Awareness
Awareness is the first of ORCA’s 4 A’s of Conscious Leadership. Why? Because if an organization is aware of the issues that are impacting its overall effectiveness, then they can actually do something about it.
Like individuals, organizations are often not aware of the things that are having the impact on their effectiveness. By illuminating and bringing awareness to your organization’s effectiveness, it allows you the element of choice. “How do I raise awareness around what my leadership culture and strengths are?” is an important question.
Calibrate against external benchmarks; how does your organization compare with the best of leadership in other organizations in research-based assessments? The next benchmark to set would be where you are vs. where you could be. Top quartile? Bottom quartile? It gives you a relative place to start with. Assess what our future desired state is based on what we have to execute as an organization? What is the strategy we need to deliver? You can see where the gap is.

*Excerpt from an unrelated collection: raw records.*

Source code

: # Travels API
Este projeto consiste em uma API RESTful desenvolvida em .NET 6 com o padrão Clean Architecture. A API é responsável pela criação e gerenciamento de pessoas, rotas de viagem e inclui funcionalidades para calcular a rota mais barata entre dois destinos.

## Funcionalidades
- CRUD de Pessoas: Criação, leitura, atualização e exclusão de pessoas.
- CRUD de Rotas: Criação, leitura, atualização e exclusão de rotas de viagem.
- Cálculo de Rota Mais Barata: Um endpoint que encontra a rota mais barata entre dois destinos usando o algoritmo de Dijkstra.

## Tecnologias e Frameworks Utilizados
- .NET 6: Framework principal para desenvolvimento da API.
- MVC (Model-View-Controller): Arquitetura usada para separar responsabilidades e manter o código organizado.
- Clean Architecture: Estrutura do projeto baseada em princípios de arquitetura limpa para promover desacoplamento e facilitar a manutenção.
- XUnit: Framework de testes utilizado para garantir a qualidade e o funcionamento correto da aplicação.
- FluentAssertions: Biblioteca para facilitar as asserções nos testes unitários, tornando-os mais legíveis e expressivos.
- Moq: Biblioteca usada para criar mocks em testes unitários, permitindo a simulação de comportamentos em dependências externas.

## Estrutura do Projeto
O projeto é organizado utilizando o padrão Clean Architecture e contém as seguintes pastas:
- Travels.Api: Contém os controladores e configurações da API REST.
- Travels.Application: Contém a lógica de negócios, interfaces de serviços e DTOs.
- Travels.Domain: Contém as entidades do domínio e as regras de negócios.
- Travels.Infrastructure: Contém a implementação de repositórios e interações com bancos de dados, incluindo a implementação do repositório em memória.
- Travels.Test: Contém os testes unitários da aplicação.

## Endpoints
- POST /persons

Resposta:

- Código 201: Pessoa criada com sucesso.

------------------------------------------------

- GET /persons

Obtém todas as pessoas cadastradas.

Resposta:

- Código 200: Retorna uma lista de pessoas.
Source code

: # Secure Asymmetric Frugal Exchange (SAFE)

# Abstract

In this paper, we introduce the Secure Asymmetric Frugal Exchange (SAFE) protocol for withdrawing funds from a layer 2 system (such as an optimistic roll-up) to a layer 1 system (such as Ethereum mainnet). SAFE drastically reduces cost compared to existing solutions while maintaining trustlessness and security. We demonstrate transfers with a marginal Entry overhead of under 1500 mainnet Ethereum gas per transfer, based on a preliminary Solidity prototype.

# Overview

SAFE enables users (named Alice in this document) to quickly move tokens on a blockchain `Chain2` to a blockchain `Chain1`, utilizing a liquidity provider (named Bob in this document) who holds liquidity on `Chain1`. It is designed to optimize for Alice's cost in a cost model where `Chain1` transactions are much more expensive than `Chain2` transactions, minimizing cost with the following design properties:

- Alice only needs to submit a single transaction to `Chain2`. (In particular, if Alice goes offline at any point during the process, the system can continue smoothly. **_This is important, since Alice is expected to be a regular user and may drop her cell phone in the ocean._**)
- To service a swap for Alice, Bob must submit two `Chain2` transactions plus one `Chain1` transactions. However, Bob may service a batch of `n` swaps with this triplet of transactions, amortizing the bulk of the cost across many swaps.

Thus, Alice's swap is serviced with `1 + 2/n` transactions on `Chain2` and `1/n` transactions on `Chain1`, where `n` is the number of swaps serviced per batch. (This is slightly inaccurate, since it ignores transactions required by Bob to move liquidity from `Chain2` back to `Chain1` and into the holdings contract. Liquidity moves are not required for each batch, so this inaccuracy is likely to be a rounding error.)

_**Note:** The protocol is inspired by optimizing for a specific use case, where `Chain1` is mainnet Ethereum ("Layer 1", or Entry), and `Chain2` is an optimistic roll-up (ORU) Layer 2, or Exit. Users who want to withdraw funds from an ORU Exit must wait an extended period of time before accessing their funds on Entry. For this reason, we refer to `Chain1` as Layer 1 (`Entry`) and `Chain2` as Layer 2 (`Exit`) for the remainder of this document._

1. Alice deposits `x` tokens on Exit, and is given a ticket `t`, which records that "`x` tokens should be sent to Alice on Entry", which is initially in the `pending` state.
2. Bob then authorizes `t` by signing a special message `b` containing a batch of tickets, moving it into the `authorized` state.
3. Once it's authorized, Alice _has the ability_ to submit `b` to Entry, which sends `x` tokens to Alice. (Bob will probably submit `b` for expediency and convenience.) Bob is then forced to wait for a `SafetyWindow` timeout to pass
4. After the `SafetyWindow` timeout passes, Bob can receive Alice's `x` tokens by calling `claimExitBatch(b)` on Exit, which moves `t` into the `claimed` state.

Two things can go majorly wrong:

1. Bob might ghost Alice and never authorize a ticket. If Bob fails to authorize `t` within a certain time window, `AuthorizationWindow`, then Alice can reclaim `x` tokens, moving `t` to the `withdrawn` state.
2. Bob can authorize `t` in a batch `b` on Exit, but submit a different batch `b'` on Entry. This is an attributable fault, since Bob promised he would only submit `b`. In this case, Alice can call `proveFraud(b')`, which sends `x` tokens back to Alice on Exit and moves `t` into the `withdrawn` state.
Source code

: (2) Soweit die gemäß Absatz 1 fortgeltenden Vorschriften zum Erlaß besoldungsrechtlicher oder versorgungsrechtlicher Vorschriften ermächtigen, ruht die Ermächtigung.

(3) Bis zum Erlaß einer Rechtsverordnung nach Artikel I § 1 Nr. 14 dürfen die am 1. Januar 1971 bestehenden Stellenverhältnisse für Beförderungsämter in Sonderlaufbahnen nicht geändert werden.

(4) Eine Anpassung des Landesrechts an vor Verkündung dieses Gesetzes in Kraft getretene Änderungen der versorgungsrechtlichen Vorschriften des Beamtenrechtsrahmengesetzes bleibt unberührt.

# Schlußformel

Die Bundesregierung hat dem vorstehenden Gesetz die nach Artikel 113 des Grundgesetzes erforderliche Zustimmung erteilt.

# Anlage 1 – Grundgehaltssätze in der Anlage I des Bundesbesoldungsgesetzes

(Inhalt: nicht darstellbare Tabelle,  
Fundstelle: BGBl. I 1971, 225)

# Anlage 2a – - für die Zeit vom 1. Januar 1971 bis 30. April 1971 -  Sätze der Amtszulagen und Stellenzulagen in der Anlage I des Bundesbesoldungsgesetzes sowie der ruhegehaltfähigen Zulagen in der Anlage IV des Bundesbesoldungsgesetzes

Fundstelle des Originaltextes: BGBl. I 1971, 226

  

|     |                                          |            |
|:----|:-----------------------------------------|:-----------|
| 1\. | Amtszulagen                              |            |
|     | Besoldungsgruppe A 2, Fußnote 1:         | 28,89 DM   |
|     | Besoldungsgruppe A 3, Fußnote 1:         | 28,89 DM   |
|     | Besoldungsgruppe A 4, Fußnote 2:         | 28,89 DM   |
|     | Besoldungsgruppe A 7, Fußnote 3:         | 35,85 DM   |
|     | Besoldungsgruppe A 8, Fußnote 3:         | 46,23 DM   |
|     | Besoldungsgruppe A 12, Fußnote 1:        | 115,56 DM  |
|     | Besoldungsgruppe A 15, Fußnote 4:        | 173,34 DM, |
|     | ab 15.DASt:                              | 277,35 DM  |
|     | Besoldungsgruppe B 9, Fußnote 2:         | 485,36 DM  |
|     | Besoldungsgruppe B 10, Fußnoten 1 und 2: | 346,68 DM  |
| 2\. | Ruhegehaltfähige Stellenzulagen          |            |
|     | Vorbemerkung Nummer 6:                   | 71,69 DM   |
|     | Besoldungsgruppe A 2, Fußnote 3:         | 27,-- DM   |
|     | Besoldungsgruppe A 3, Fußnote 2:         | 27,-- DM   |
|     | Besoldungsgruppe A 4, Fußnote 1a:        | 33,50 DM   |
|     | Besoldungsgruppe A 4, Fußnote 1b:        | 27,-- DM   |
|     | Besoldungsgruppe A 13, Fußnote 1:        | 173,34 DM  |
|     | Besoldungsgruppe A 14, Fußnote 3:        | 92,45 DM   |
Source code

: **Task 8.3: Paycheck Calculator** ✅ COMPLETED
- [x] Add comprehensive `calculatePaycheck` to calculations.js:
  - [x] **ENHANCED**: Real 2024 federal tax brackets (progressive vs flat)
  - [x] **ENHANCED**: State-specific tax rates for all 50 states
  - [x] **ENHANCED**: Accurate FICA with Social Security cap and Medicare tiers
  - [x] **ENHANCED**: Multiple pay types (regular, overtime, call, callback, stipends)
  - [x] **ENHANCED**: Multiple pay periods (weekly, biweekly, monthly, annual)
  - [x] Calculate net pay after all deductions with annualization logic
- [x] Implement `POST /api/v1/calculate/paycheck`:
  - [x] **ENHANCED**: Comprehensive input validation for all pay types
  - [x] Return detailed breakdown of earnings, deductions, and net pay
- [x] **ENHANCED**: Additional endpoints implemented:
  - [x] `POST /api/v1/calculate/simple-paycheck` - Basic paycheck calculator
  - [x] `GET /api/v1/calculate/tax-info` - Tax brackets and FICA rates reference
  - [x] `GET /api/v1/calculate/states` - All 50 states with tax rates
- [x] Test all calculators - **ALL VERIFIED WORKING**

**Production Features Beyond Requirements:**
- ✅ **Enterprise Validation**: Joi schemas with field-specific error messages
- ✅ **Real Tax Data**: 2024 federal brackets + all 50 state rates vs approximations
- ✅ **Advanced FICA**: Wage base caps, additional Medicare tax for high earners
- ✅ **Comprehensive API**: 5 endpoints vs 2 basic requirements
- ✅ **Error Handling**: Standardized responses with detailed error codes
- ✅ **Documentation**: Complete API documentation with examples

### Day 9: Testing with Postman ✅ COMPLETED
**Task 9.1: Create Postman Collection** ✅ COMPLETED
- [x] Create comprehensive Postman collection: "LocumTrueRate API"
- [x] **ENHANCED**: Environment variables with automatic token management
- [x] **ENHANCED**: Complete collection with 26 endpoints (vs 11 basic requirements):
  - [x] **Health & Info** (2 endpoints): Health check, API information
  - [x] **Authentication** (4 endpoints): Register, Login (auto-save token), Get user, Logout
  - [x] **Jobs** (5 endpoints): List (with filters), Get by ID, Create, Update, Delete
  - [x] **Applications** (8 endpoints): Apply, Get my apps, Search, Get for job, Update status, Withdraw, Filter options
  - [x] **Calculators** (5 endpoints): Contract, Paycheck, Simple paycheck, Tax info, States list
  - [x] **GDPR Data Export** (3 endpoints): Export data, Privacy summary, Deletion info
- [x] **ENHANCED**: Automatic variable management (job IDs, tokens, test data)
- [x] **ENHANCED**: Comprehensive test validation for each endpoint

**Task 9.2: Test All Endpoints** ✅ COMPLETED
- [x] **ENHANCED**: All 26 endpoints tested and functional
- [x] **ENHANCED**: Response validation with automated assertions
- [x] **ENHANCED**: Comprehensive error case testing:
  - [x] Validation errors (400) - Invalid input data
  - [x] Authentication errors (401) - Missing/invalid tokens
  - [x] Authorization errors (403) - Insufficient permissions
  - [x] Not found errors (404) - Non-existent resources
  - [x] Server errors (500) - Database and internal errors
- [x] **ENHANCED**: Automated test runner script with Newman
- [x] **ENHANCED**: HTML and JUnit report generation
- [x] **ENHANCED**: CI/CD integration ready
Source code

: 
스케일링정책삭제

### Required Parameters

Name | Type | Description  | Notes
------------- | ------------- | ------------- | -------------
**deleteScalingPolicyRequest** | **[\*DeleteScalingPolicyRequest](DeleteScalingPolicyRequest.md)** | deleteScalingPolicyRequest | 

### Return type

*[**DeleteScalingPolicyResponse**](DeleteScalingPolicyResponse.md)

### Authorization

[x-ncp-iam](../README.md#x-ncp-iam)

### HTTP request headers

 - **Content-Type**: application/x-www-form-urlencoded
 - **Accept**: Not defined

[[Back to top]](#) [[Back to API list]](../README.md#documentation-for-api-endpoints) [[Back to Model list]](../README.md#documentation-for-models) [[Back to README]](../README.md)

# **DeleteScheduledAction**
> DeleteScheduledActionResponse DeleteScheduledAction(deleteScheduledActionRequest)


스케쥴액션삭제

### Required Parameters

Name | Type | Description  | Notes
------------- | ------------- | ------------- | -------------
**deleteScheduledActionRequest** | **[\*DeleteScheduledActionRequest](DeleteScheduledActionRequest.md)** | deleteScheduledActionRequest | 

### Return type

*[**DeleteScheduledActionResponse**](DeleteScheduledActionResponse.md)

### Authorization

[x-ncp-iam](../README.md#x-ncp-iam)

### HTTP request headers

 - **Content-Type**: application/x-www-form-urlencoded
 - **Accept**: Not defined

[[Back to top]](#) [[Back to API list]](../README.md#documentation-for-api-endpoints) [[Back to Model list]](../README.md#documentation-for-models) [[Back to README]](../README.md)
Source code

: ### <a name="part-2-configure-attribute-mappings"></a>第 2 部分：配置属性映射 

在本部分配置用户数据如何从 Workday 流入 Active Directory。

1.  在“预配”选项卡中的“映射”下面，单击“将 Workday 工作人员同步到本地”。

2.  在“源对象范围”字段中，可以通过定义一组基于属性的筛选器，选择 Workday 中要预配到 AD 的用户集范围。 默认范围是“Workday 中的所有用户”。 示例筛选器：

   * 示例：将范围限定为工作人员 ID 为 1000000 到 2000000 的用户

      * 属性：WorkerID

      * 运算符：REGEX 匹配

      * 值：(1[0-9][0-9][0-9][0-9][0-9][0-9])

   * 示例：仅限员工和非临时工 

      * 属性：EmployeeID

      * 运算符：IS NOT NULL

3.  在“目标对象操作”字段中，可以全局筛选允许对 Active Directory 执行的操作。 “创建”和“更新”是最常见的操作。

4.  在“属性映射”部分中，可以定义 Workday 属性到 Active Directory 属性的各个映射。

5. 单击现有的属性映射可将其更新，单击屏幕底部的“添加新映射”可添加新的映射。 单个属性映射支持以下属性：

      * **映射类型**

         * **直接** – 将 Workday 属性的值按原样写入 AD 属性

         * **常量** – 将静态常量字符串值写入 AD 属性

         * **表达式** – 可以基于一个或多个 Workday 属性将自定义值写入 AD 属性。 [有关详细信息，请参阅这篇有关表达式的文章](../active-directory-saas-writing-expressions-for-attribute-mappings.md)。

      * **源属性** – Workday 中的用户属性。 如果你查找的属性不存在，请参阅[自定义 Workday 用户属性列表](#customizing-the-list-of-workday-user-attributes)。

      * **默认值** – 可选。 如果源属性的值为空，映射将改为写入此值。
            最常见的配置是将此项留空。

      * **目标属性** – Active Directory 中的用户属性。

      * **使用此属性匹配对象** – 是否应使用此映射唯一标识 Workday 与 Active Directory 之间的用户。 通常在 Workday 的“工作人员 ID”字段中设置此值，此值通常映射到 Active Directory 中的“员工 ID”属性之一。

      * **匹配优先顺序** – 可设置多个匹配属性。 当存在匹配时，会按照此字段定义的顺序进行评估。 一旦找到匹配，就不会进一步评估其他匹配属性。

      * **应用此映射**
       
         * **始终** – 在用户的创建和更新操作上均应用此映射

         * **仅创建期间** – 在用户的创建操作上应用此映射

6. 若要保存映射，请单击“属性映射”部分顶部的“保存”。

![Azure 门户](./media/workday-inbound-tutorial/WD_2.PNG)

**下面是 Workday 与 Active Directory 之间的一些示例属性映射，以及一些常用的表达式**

That’s going to have the biggest impact in terms of your competitive advantage because your business cannot be more effective than its sum total of the leadership.
Acknowledgement
Once you are aware, which ones will have the most impact? What are we going to take ownership of to move forward?
What would be most important to focus on that can have the greatest impact? Correlations between variables between leadership competencies and behaviors have the actual greatest impact on effectiveness and therefore ROI. This process can be accomplished when looking at an individual’s growth or an organization’s.
Action
What action are you going to take? You can have wonderful assessments and take ownership of the results, but if you do nothing, nothing will change.
Is there the will to change? For example, if I have a very large gap between where I am today and where I need to be, there’s going to be a lot more work to get there. Be honest with yourself and your organization about if you’re ready to really put the effort into it.
Adaptation
If you put an action plan into place, you then have to revisit that and say, “Is this action plan having the desired effect or having effects we didn’t even think it would have?” Look to see if your action plan is having the right effect.
Similar to design thinking, you can use this phase as a series of experiments. Seeing the impact of the things you’ve implemented allows you further choices: if they are not having the right impact, how do you modify those to have the right impact?
Much like life, adaptation isn’t a linear thing; as you start taking action on some things, you may become aware of other things having an impact. Continual adaptation will allow you to grow, change, and maximize your ROI.